Für Generaldirektor Hein Mulders stellt das Ereignis einen Wendepunkt dar. Die eigentliche Herausforderung liege jedoch darin, den täglichen Spielbetrieb aufrechtzuerhalten und die langfristige Zukunft der Oper zu sichern. Entscheidend für das Überleben der Institution sei für ihn die emotionale Bindung zum Publikum.
Mulders hat drei zentrale Schwerpunkte für die künftige Ausrichtung der Oper definiert: ein vielfältiges Repertoire, internationale Partnerschaften und ein konsequenter Fokus auf künstlerische Qualität. Kooperationen mit Häusern in Venedig, Madrid und Brüssel sollen helfen, diese Ansprüche zu erfüllen.
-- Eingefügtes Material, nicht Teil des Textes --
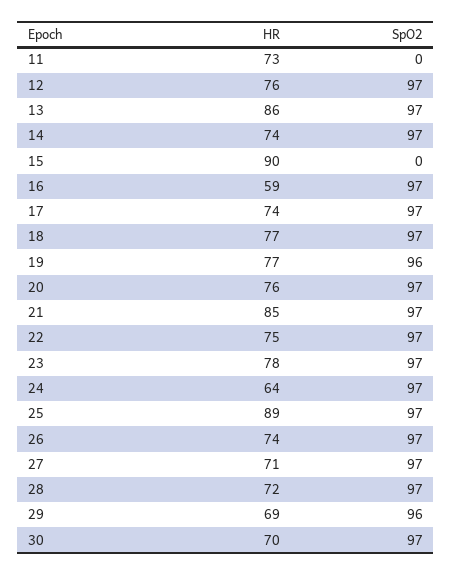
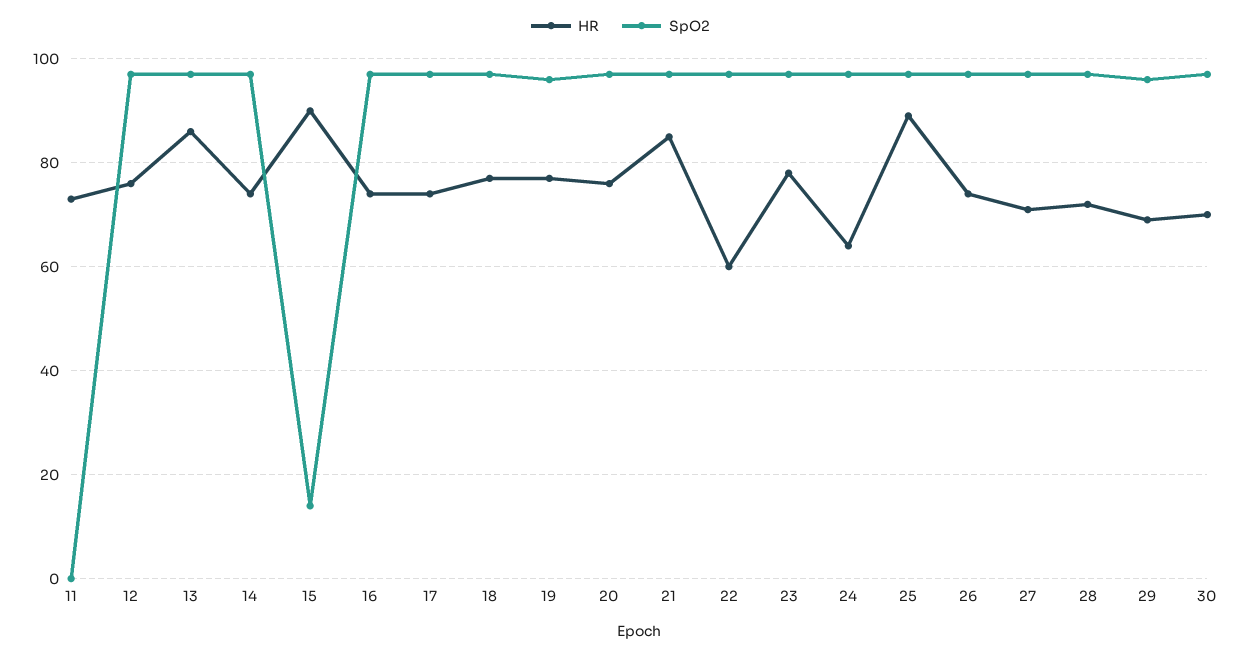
SpO2, 15: 0 -> 15
HR, 16: 59 -> 75
HR, 22: 75 -> 60

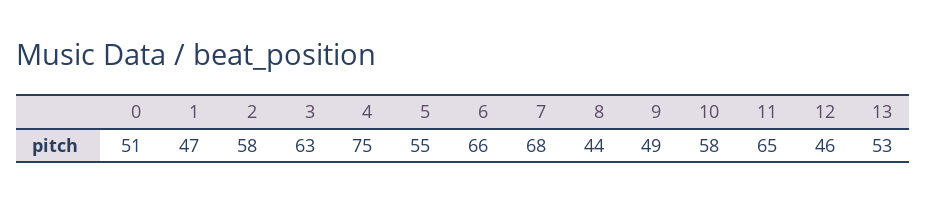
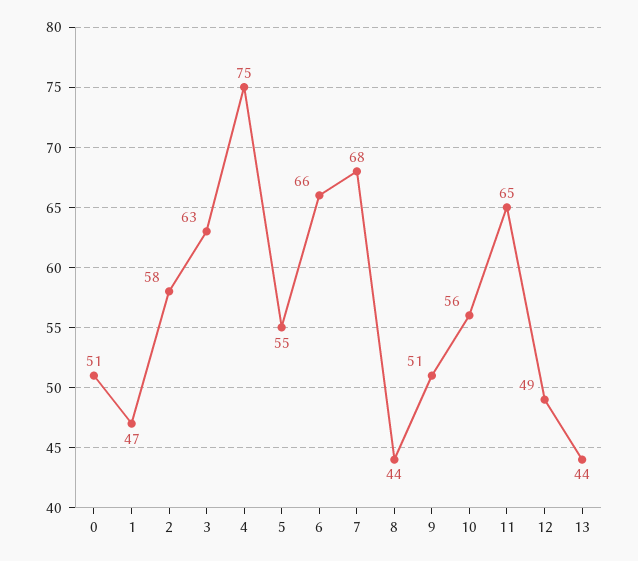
9: 49 -> 51
10: 58 -> 56
12: 46 -> 49
13: 53 -> 44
Das Programm wird eine Mischung aus barocken Werken, Uraufführungen und großen Klassikern bieten. Mulders ist entschlossen, jeden Abend erstklassige Produktionen auf die Bühne zu bringen. Ein weiterer Schwerpunkt bleibt die Bildungsarbeit – die Nachfrage nach Opernangeboten an Kölner Schulen ist enorm.
Mit der neuen Spielzeit kehrt der reguläre Spielbetrieb in das frisch restaurierte Haus zurück. Mulders warnt davor, öffentliche Investitionen in die Kultur allein mit wirtschaftlichen Argumenten zu rechtfertigen. Vielmehr betont er die Bedeutung von Qualität und Publikumsnähe für die nachhaltige Rolle der Oper in der Stadt.